[Stored data entries]

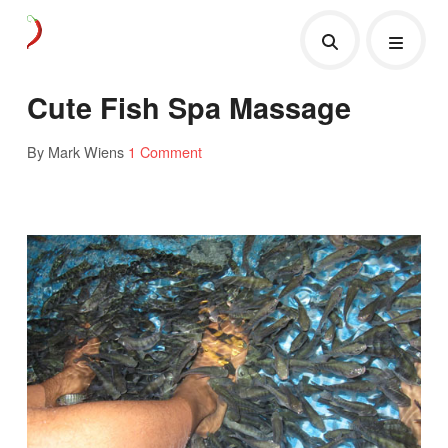
Cute Fish Spa Massage
By Mark Wiens
1 Comment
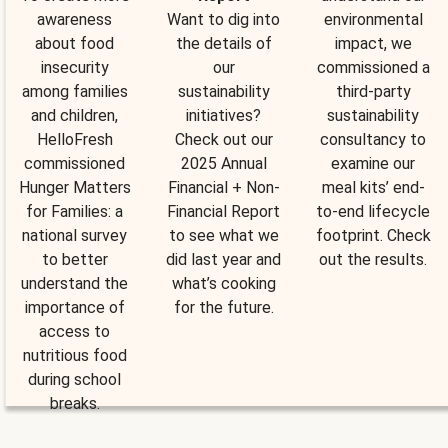
awareness
Want to dig into
environmental
about food
the details of
impact, we
insecurity
our
commissioned a
among families
sustainability
third-party
and children,
initiatives?
sustainability
HelloFresh
Check out our
consultancy to
commissioned
2025 Annual
examine our
Hunger Matters
Financial + Non-
meal kits’ end-
for Families: a
Financial Report
to-end lifecycle
national survey
to see what we
footprint. Check
to better
did last year and
out the results.
understand the
what’s cooking
importance of
for the future.
access to
nutritious food
during school
breaks.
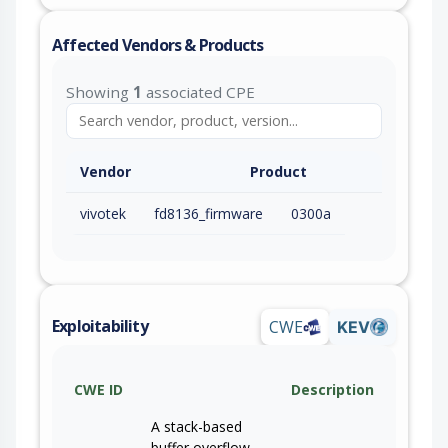
Affected Vendors & Products
Showing
1
associated CPE
Vendor
Product
vivotek
fd8136_firmware
0300a
Exploitability
CWE
KEV
CWE ID
Description
A stack-based
buffer overflow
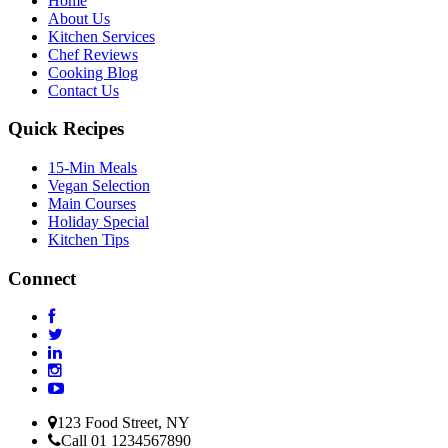
Home
About Us
Kitchen Services
Chef Reviews
Cooking Blog
Contact Us
Quick Recipes
15-Min Meals
Vegan Selection
Main Courses
Holiday Special
Kitchen Tips
Connect
123 Food Street, NY
Call 01 1234567890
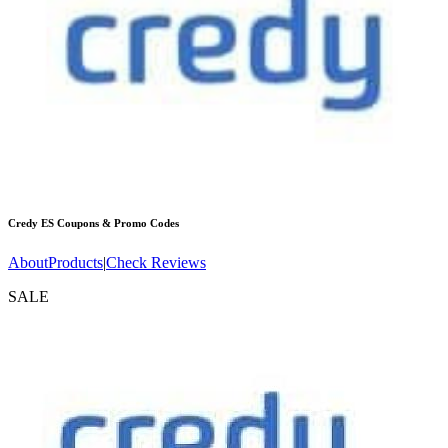
Credy ES
Coupons & Promo Codes
About
Products
|
Check Reviews
SALE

> [What this task involves]: Copy out every line of the listing above word for word, leaving out the pictures.

> [The answer]:
Cute Fish Spa Massage
By Mark Wiens
1 Comment
awareness
Want to dig into
environmental
about food
the details of
impact, we
insecurity
our
commissioned a
among families
sustainability
third-party
and children,
initiatives?
sustainability
HelloFresh
Check out our
consultancy to
commissioned
2025 Annual
examine our
Hunger Matters
Financial + Non-
meal kits’ end-
for Families: a
Financial Report
to-end lifecycle
national survey
to see what we
footprint. Check
to better
did last year and
out the results.
understand the
what’s cooking
importance of
for the future.
access to
nutritious food
during school
breaks.
Affected Vendors & Products
Showing
1
associated CPE
Vendor
Product
vivotek
fd8136_firmware
0300a
Exploitability
CWE
KEV
CWE ID
Description
A stack-based
buffer overflow
Home
About Us
Kitchen Services
Chef Reviews
Cooking Blog
Contact Us
Quick Recipes
15-Min Meals
Vegan Selection
Main Courses
Holiday Special
Kitchen Tips
Connect
123 Food Street, NY
Call 01 1234567890
Credy ES
Coupons & Promo Codes
About
Products
|
Check Reviews
SALE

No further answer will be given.